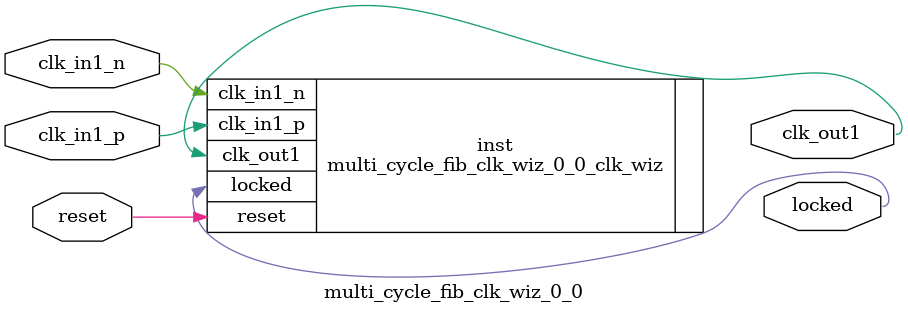
<source format=v>


`timescale 1ps/1ps

(* CORE_GENERATION_INFO = "multi_cycle_fib_clk_wiz_0_0,clk_wiz_v6_0_4_0_0,{component_name=multi_cycle_fib_clk_wiz_0_0,use_phase_alignment=false,use_min_o_jitter=false,use_max_i_jitter=false,use_dyn_phase_shift=false,use_inclk_switchover=false,use_dyn_reconfig=false,enable_axi=0,feedback_source=FDBK_AUTO,PRIMITIVE=MMCM,num_out_clk=1,clkin1_period=8.000,clkin2_period=10.000,use_power_down=false,use_reset=true,use_locked=true,use_inclk_stopped=false,feedback_type=SINGLE,CLOCK_MGR_TYPE=NA,manual_override=false}" *)

module multi_cycle_fib_clk_wiz_0_0 
 (
  // Clock out ports
  output        clk_out1,
  // Status and control signals
  input         reset,
  output        locked,
 // Clock in ports
  input         clk_in1_p,
  input         clk_in1_n
 );

  multi_cycle_fib_clk_wiz_0_0_clk_wiz inst
  (
  // Clock out ports  
  .clk_out1(clk_out1),
  // Status and control signals               
  .reset(reset), 
  .locked(locked),
 // Clock in ports
  .clk_in1_p(clk_in1_p),
  .clk_in1_n(clk_in1_n)
  );

endmodule

</source>
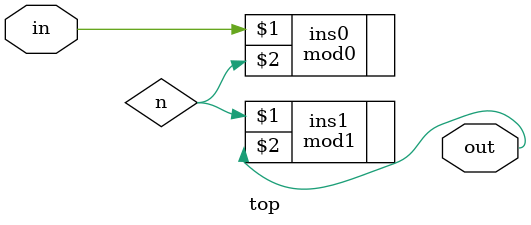
<source format=v>
module top(input in, output out);
  wire n;
  mod0 ins0(in, n);
  mod1 ins1(n, out);
endmodule
</source>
_____
DESCRIPTION OF THE TASK → Would you give the material back exactly, minus the pictures?

FINISHED TASK →
<source format=v>


`timescale 1ps/1ps

(* CORE_GENERATION_INFO = "multi_cycle_fib_clk_wiz_0_0,clk_wiz_v6_0_4_0_0,{component_name=multi_cycle_fib_clk_wiz_0_0,use_phase_alignment=false,use_min_o_jitter=false,use_max_i_jitter=false,use_dyn_phase_shift=false,use_inclk_switchover=false,use_dyn_reconfig=false,enable_axi=0,feedback_source=FDBK_AUTO,PRIMITIVE=MMCM,num_out_clk=1,clkin1_period=8.000,clkin2_period=10.000,use_power_down=false,use_reset=true,use_locked=true,use_inclk_stopped=false,feedback_type=SINGLE,CLOCK_MGR_TYPE=NA,manual_override=false}" *)

module multi_cycle_fib_clk_wiz_0_0 
 (
  // Clock out ports
  output        clk_out1,
  // Status and control signals
  input         reset,
  output        locked,
 // Clock in ports
  input         clk_in1_p,
  input         clk_in1_n
 );

  multi_cycle_fib_clk_wiz_0_0_clk_wiz inst
  (
  // Clock out ports  
  .clk_out1(clk_out1),
  // Status and control signals               
  .reset(reset), 
  .locked(locked),
 // Clock in ports
  .clk_in1_p(clk_in1_p),
  .clk_in1_n(clk_in1_n)
  );

endmodule

</source>
<source format=v>
module top(input in, output out);
  wire n;
  mod0 ins0(in, n);
  mod1 ins1(n, out);
endmodule
</source>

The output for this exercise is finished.